To avoid future ambiguity, the checksum algorithm SHOULD be registered in IANA's "Named Information Hash Algorithm Registry"

The most obvious example of algorithm's not in the registry at time of writing are those from the shake family. Further, there is ambiguity in the Blake algorithms presented by Python's hashlib.

Errors caused by shake

Additionally, the shake algorithms require a length argument not handled by the code: https://docs.python.org/3/library/hashlib.html#shake-variable-length-digests

Causing the following when selected.

Traceback (most recent call last):
  File "C:\temp\testing\bags\venv\lib\site-packages\bagit.py", line 241, in make_bag
    total_bytes, total_files = make_manifests(
  File "C:\temp\testing\bags\venv\lib\site-packages\bagit.py", line 1254, in make_manifests
    checksums = [manifest_line_generator(i) for i in _walk(data_dir)]
  File "C:\temp\testing\bags\venv\lib\site-packages\bagit.py", line 1254, in <listcomp>
    checksums = [manifest_line_generator(i) for i in _walk(data_dir)]
  File "C:\temp\testing\bags\venv\lib\site-packages\bagit.py", line 1412, in generate_manifest_lines
    results = [
  File "C:\temp\testing\bags\venv\lib\site-packages\bagit.py", line 1413, in <listcomp>
    (alg, hasher.hexdigest(), decoded_filename, total_bytes)
TypeError: hexdigest() missing required argument 'length' (pos 1)
2022-05-13 10:38:36,341 - ERROR - Failed to create bag in govdoc-gifs: hexdigest() missing required argument 'length' (pos 1)
Traceback (most recent call last):
  File "C:\temp\testing\bags\venv\lib\site-packages\bagit.py", line 1599, in main
    make_bag(
  File "C:\temp\testing\bags\venv\lib\site-packages\bagit.py", line 241, in make_bag
    total_bytes, total_files = make_manifests(
  File "C:\temp\testing\bags\venv\lib\site-packages\bagit.py", line 1254, in make_manifests
    checksums = [manifest_line_generator(i) for i in _walk(data_dir)]
  File "C:\temp\testing\bags\venv\lib\site-packages\bagit.py", line 1254, in <listcomp>
    checksums = [manifest_line_generator(i) for i in _walk(data_dir)]
  File "C:\temp\testing\bags\venv\lib\site-packages\bagit.py", line 1412, in generate_manifest_lines
    results = [
  File "C:\temp\testing\bags\venv\lib\site-packages\bagit.py", line 1413, in <listcomp>
    (alg, hasher.hexdigest(), decoded_filename, total_bytes)
TypeError: hexdigest() missing required argument 'length' (pos 1)

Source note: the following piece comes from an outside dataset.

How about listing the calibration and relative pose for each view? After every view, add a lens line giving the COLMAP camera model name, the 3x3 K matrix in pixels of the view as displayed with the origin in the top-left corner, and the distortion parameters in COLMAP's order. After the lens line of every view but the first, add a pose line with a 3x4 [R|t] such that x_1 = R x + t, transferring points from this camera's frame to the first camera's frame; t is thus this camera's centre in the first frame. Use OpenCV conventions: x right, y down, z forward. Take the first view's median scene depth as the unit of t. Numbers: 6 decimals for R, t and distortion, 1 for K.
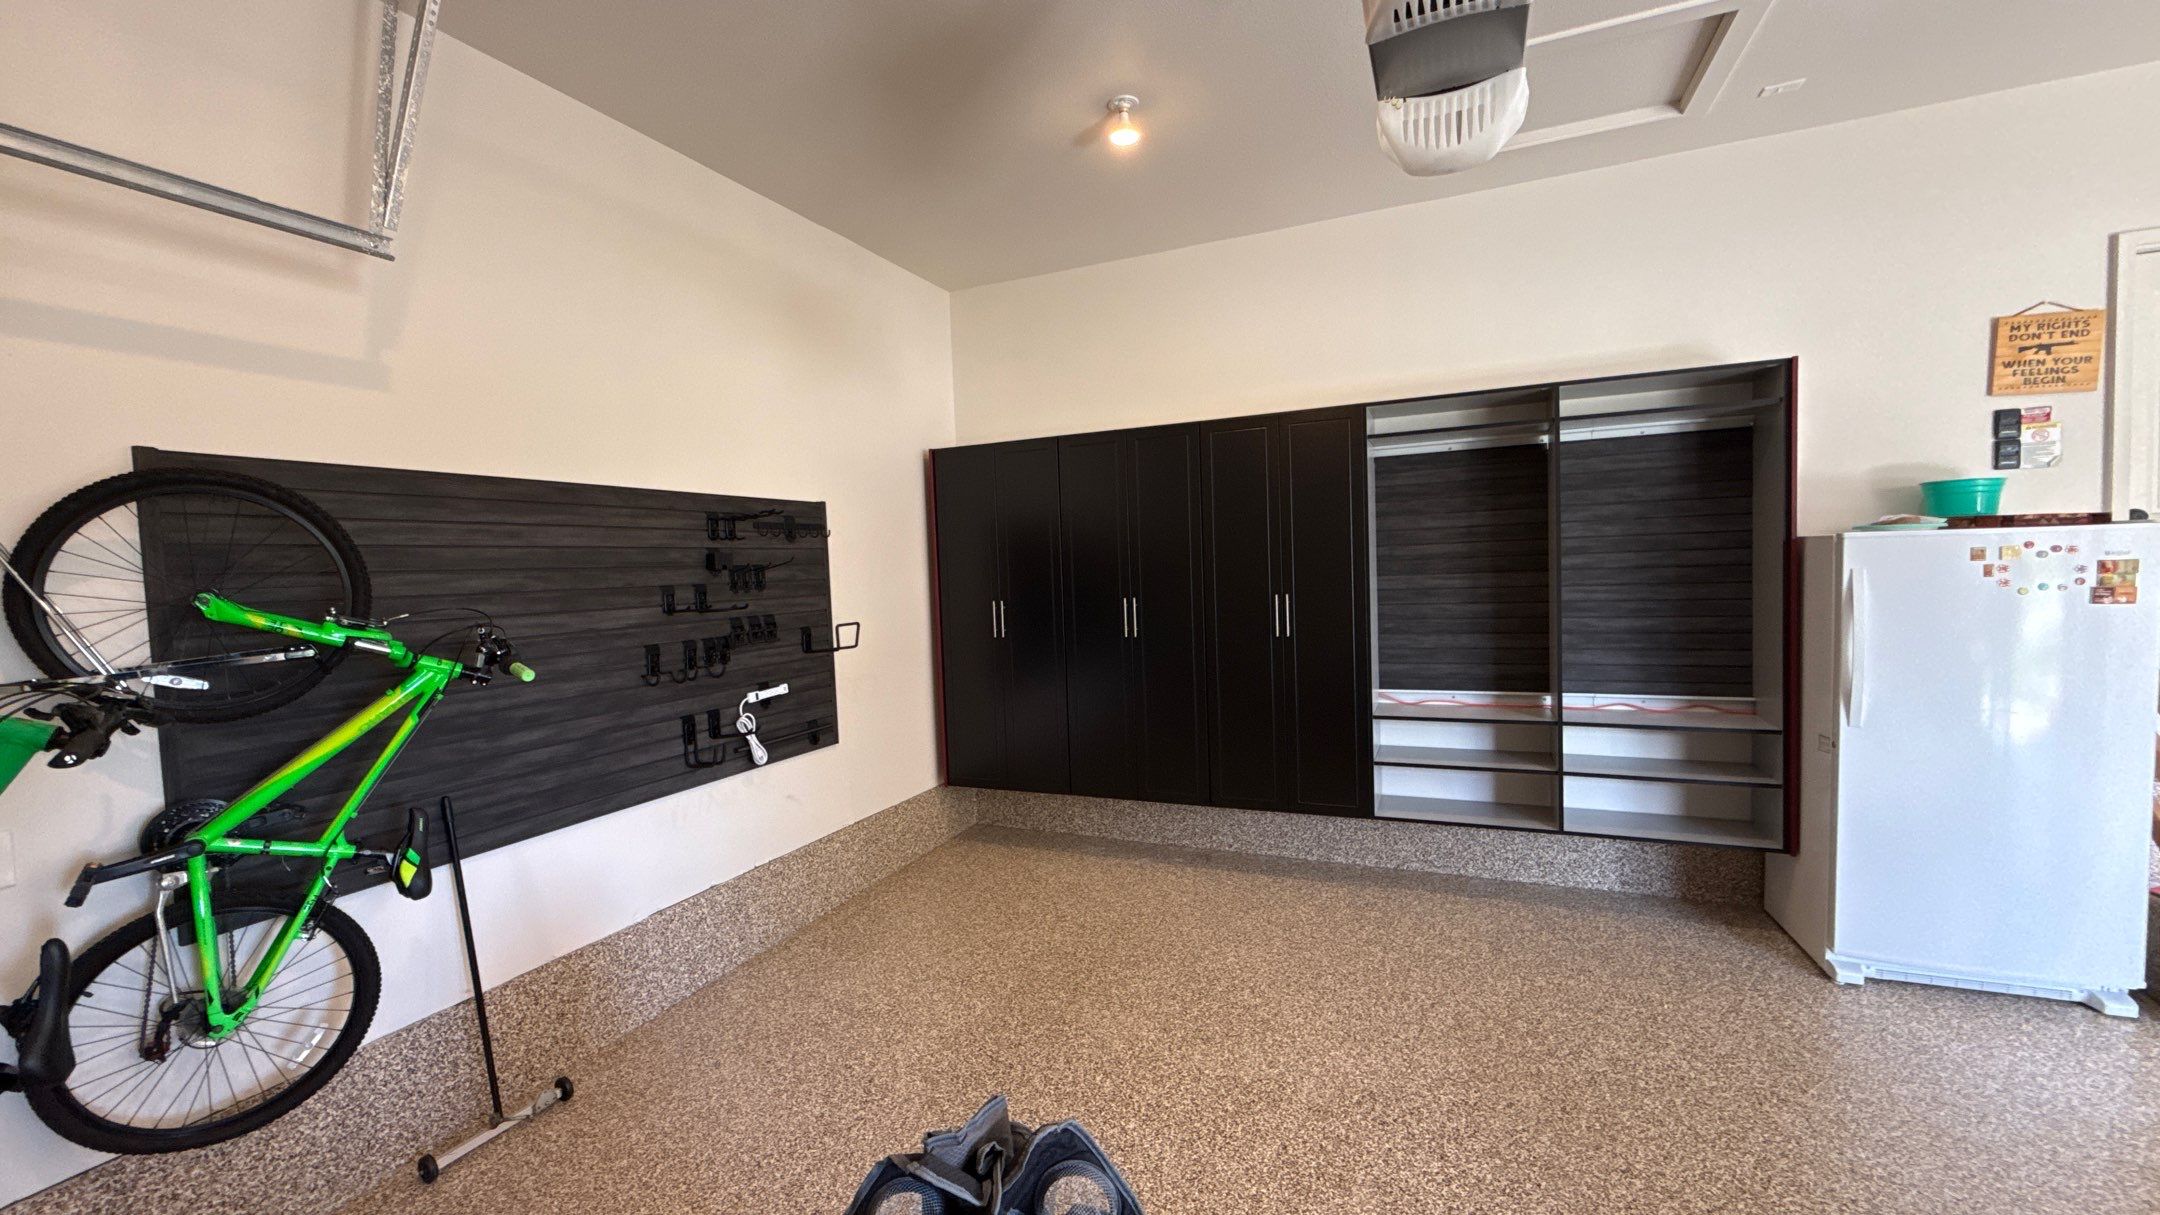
lens RADIAL K [[856.9, 0, 1078.5], [0, 856.9, 610.5], [0, 0, 1]] dist [0.000689, -0.000130]
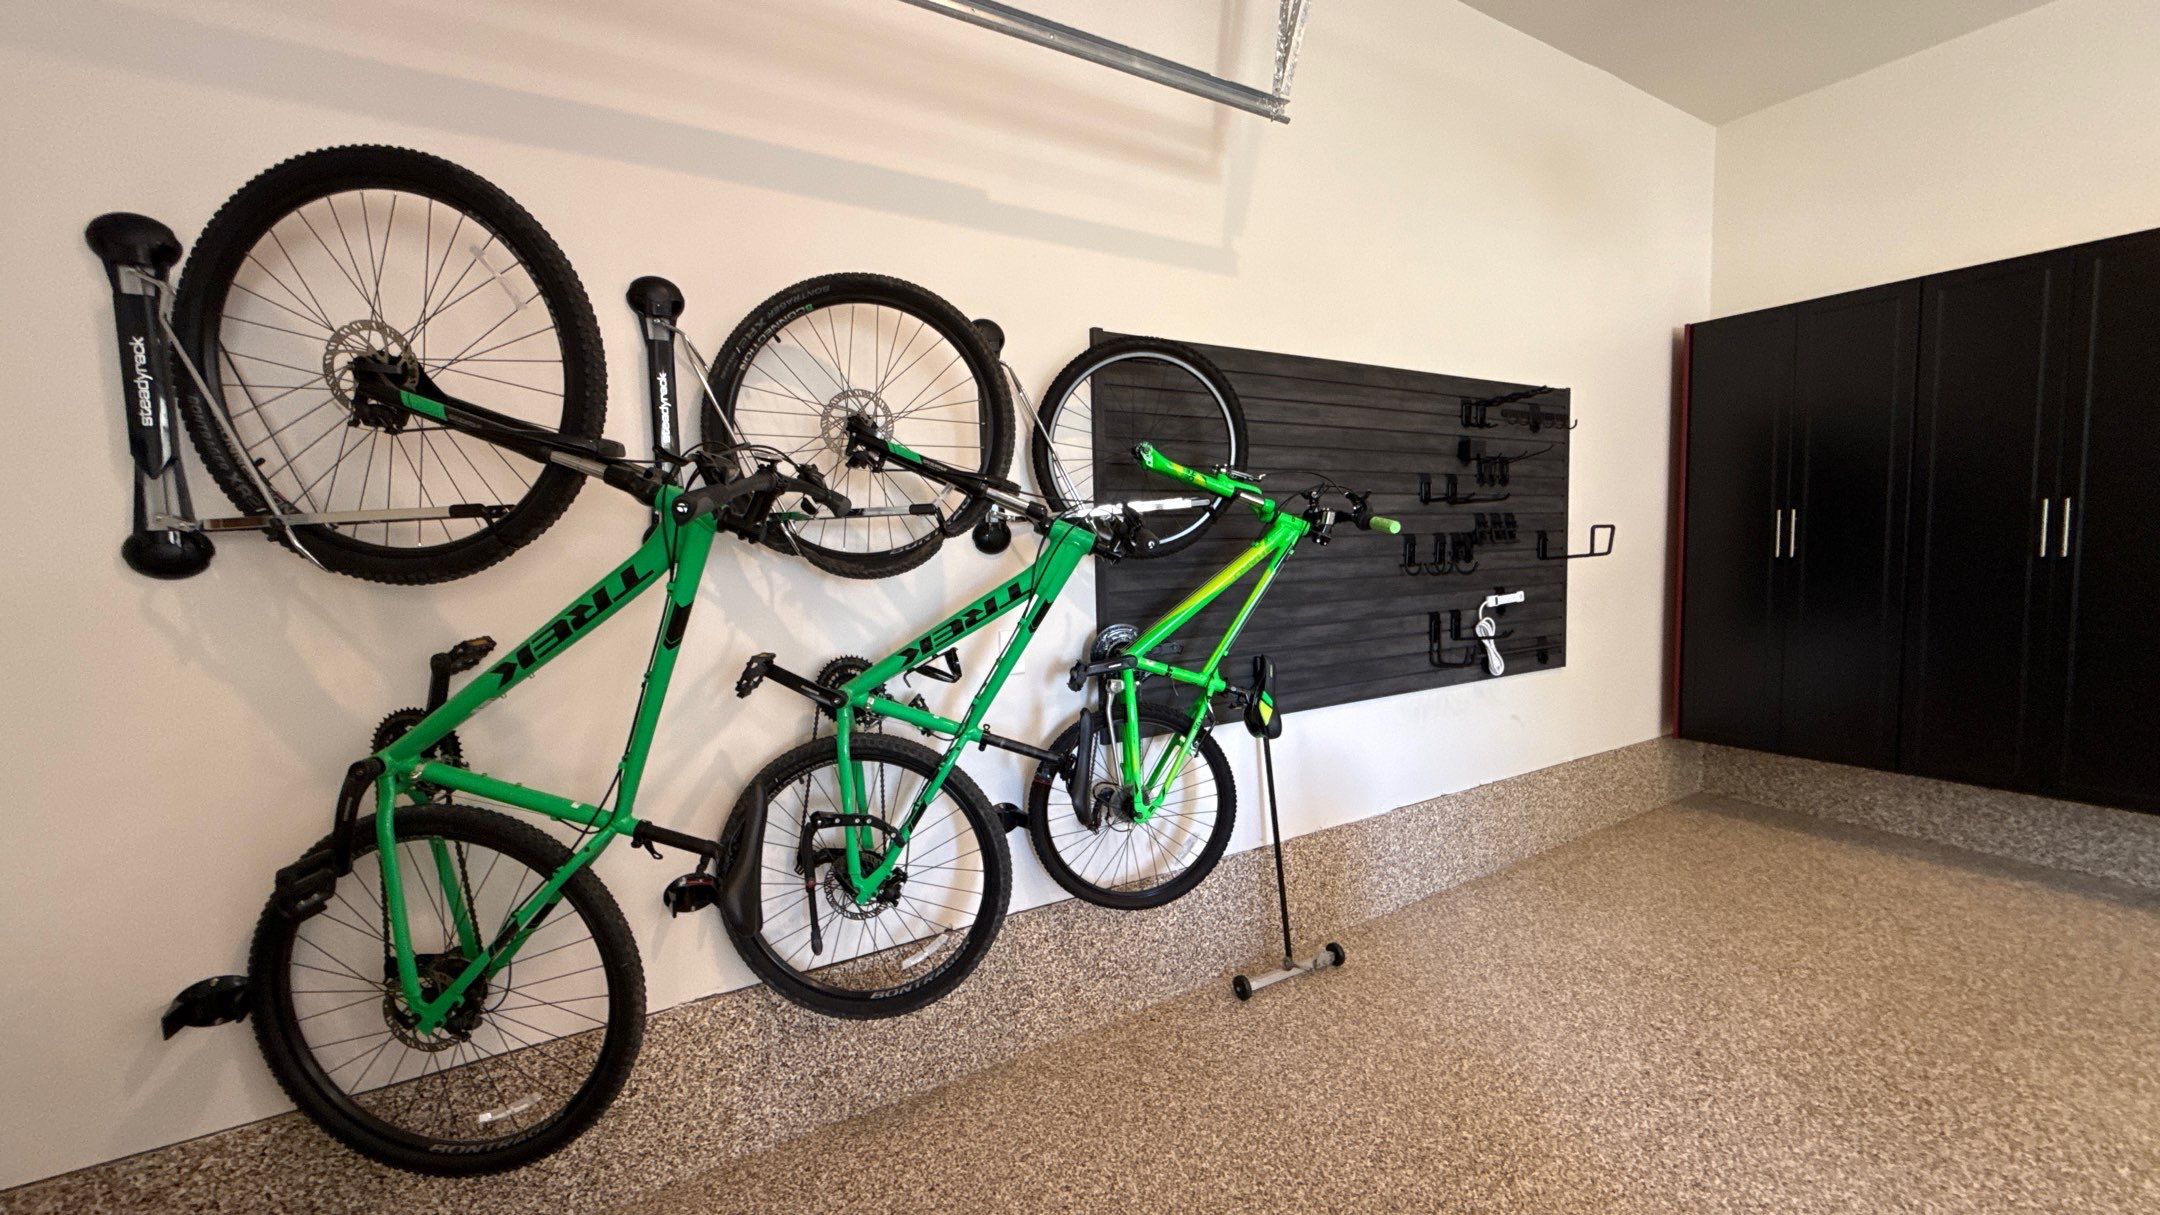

While it's nice there's some extensibility for free, perhaps, as this issue can come up again in future, the algorithms can be provided from a known list compatible with IANA today, and Python, and perhaps cross-referenced against, checksums_guaranteed instead?

acdha commented 2 years ago

If memory serves, that bit of code predates the work on the RFC which strengthened the guidance around things like this. If you'd like to send a pull-request I think it would definitely make sense to trim that down to be only the list of non-draft algorithms from https://www.iana.org/assignments/named-information/named-information.xhtml.

ross-spencer commented 2 years ago

That makes sense @acdha. I'll have a look and see if I can submit something. Folks reading this list might want to avail themselves on whether they're going to be affected by any of the changes, i.e. checking the IANA link above for any checksums removed they may be using.